Critics argue that some local authorities nonetheless pay lip service to the Compact and ignore guidance on commissioning. So how can ministers persuade them to do otherwise? ‘Where there are specific breaches [of the Compact], the Compact commissioner will challenge the local authority on its performance.’
Hope hints that the Compact commissioner’s role may be more steely than it has been hitherto: ‘We are currently recruiting a new commissioner. I would hope that, because of their stature and reputation, they are the kind of person who would make considered judgments, who would be seen by a particular local authority as someone who can help, who can … help them to move on from where they are. . . I’m not going to tell the commissioner how to do their job … [but] they will evince a response, a serious one, so the local authority will put its hands up and say, ‘We understand. Help us develop a better strategy.”
Hope makes it clear, however, that charities will be expected to demonstrate the added value they often claim to provide. ‘I’ve challenged councils but I’m also going to challenge the voluntary sector: you have got to show what it is that you achieve. Just saying, ‘We’re the voluntary sector. Fund us because we’re the voluntary sector’ – those days are over,’ he says. ‘The new world is: if you want substantial public-sector funding to deliver services, you have got to show you can deliver them.’

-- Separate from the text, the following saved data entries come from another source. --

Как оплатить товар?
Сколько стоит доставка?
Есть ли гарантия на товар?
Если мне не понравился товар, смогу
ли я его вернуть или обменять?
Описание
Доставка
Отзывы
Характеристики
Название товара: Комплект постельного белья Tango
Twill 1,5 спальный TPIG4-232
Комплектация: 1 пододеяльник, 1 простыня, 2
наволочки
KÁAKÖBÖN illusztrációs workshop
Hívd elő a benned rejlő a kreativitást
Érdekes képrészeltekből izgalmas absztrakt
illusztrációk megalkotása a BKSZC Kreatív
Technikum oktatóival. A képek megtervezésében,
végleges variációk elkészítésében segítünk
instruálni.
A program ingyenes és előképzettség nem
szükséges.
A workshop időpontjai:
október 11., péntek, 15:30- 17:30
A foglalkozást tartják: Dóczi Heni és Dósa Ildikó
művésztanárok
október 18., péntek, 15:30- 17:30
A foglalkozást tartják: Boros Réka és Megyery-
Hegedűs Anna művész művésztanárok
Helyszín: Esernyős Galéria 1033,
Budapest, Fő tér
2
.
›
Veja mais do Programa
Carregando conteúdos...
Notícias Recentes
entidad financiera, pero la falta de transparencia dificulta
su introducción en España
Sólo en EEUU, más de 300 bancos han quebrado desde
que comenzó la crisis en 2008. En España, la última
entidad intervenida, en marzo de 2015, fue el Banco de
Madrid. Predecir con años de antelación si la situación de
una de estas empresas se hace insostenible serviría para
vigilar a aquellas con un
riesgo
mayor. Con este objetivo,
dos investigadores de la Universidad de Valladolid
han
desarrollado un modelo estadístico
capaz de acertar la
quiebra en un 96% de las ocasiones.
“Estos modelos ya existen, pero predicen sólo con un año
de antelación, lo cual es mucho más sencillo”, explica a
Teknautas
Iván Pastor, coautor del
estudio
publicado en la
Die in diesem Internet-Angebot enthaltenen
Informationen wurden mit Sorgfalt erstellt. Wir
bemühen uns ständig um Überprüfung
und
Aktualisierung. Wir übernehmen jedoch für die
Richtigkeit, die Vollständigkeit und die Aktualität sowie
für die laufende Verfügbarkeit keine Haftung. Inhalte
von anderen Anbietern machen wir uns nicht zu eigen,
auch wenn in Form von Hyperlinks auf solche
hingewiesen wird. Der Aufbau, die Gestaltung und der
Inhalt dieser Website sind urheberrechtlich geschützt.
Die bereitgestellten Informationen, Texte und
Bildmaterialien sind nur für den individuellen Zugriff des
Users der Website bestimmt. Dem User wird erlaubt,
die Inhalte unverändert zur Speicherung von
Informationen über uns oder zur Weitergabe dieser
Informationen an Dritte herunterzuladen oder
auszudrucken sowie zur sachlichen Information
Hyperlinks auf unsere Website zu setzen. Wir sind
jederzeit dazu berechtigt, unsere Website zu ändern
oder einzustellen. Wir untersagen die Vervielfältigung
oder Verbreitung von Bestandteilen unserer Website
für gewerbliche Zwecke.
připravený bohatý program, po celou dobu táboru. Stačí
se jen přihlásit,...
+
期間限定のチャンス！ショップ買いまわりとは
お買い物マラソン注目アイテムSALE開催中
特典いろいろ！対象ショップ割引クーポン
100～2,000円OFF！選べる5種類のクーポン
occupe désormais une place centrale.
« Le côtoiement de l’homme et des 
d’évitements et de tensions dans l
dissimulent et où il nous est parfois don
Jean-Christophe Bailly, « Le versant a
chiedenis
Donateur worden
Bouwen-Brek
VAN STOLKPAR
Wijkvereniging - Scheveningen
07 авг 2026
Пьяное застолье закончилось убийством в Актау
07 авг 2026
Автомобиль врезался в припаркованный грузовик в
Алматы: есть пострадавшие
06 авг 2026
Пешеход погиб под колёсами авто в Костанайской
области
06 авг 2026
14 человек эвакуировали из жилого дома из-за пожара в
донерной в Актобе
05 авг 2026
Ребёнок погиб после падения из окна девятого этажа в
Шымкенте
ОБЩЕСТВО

Charities have often found it difficult to measure what it is they do. But Hope says they can’t avoid performance measurement: ‘What are we trying to achieve? What outcomes are we trying to achieve, and how do we measure success? Everybody should be asking those questions. To those organisations that don’t want to, I say, ‘So why are you here then?”
Many charities, particularly smaller frontline organisations, fear that performance monitoring will be costly and bureaucratic. Hope is not convinced: ‘There’s nothing to fear for voluntary organisations. If you are a large organisation getting large sums of money, you have probably got to fill out a few forms. But it has to be proportionate and relevant. If you are a small organisation, getting a small, simple explanation of what you are trying to achieve and how the money is going to be spent, I think that is exactly right.’